» WHAT YOU SHOULD DO
Without altering anything, repeat each of the records.

Stored entries:
══════════
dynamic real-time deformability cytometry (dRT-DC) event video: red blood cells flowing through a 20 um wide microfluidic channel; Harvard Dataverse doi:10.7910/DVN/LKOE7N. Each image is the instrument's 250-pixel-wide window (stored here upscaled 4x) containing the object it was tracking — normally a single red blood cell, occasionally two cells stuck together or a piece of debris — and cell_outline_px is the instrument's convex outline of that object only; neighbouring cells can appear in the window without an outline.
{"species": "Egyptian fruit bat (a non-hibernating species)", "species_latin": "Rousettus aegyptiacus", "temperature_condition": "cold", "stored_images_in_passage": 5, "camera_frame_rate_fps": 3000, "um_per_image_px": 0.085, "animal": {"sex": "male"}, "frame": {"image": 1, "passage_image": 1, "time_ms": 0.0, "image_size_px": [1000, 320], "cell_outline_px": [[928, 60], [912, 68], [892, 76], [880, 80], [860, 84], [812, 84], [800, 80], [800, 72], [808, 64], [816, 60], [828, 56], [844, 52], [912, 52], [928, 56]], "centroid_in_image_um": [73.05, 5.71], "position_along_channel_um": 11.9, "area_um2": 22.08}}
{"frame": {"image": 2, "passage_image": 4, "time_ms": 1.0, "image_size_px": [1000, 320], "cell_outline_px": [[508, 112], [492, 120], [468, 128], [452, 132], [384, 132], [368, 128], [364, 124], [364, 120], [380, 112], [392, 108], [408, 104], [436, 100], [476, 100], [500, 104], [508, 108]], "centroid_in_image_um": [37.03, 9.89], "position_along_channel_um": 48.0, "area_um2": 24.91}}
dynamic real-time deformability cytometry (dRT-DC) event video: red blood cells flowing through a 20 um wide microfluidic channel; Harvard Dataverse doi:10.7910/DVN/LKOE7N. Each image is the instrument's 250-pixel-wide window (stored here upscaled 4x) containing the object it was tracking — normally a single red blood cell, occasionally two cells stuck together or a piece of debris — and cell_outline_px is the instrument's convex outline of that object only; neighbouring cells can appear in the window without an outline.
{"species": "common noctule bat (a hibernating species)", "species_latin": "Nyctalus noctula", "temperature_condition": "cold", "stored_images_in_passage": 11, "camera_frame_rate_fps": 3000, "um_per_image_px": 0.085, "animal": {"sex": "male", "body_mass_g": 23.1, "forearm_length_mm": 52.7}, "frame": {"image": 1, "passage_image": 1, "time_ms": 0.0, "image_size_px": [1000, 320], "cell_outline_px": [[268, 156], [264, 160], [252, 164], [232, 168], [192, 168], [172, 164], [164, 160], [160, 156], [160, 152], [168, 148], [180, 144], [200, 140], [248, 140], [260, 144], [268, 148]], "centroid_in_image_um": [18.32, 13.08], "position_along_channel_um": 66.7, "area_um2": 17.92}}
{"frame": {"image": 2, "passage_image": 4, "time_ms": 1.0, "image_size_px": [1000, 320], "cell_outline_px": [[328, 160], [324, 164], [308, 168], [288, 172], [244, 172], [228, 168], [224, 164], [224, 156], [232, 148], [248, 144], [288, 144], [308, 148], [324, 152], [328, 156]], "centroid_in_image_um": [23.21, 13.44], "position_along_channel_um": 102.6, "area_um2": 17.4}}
══════════
» WORKED SOLUTION
dynamic real-time deformability cytometry (dRT-DC) event video: red blood cells flowing through a 20 um wide microfluidic channel; Harvard Dataverse doi:10.7910/DVN/LKOE7N. Each image is the instrument's 250-pixel-wide window (stored here upscaled 4x) containing the object it was tracking — normally a single red blood cell, occasionally two cells stuck together or a piece of debris — and cell_outline_px is the instrument's convex outline of that object only; neighbouring cells can appear in the window without an outline.
{"species": "Egyptian fruit bat (a non-hibernating species)", "species_latin": "Rousettus aegyptiacus", "temperature_condition": "cold", "stored_images_in_passage": 5, "camera_frame_rate_fps": 3000, "um_per_image_px": 0.085, "animal": {"sex": "male"}, "frame": {"image": 1, "passage_image": 1, "time_ms": 0.0, "image_size_px": [1000, 320], "cell_outline_px": [[928, 60], [912, 68], [892, 76], [880, 80], [860, 84], [812, 84], [800, 80], [800, 72], [808, 64], [816, 60], [828, 56], [844, 52], [912, 52], [928, 56]], "centroid_in_image_um": [73.05, 5.71], "position_along_channel_um": 11.9, "area_um2": 22.08}}
{"frame": {"image": 2, "passage_image": 4, "time_ms": 1.0, "image_size_px": [1000, 320], "cell_outline_px": [[508, 112], [492, 120], [468, 128], [452, 132], [384, 132], [368, 128], [364, 124], [364, 120], [380, 112], [392, 108], [408, 104], [436, 100], [476, 100], [500, 104], [508, 108]], "centroid_in_image_um": [37.03, 9.89], "position_along_channel_um": 48.0, "area_um2": 24.91}}
dynamic real-time deformability cytometry (dRT-DC) event video: red blood cells flowing through a 20 um wide microfluidic channel; Harvard Dataverse doi:10.7910/DVN/LKOE7N. Each image is the instrument's 250-pixel-wide window (stored here upscaled 4x) containing the object it was tracking — normally a single red blood cell, occasionally two cells stuck together or a piece of debris — and cell_outline_px is the instrument's convex outline of that object only; neighbouring cells can appear in the window without an outline.
{"species": "common noctule bat (a hibernating species)", "species_latin": "Nyctalus noctula", "temperature_condition": "cold", "stored_images_in_passage": 11, "camera_frame_rate_fps": 3000, "um_per_image_px": 0.085, "animal": {"sex": "male", "body_mass_g": 23.1, "forearm_length_mm": 52.7}, "frame": {"image": 1, "passage_image": 1, "time_ms": 0.0, "image_size_px": [1000, 320], "cell_outline_px": [[268, 156], [264, 160], [252, 164], [232, 168], [192, 168], [172, 164], [164, 160], [160, 156], [160, 152], [168, 148], [180, 144], [200, 140], [248, 140], [260, 144], [268, 148]], "centroid_in_image_um": [18.32, 13.08], "position_along_channel_um": 66.7, "area_um2": 17.92}}
{"frame": {"image": 2, "passage_image": 4, "time_ms": 1.0, "image_size_px": [1000, 320], "cell_outline_px": [[328, 160], [324, 164], [308, 168], [288, 172], [244, 172], [228, 168], [224, 164], [224, 156], [232, 148], [248, 144], [288, 144], [308, 148], [324, 152], [328, 156]], "centroid_in_image_um": [23.21, 13.44], "position_along_channel_um": 102.6, "area_um2": 17.4}}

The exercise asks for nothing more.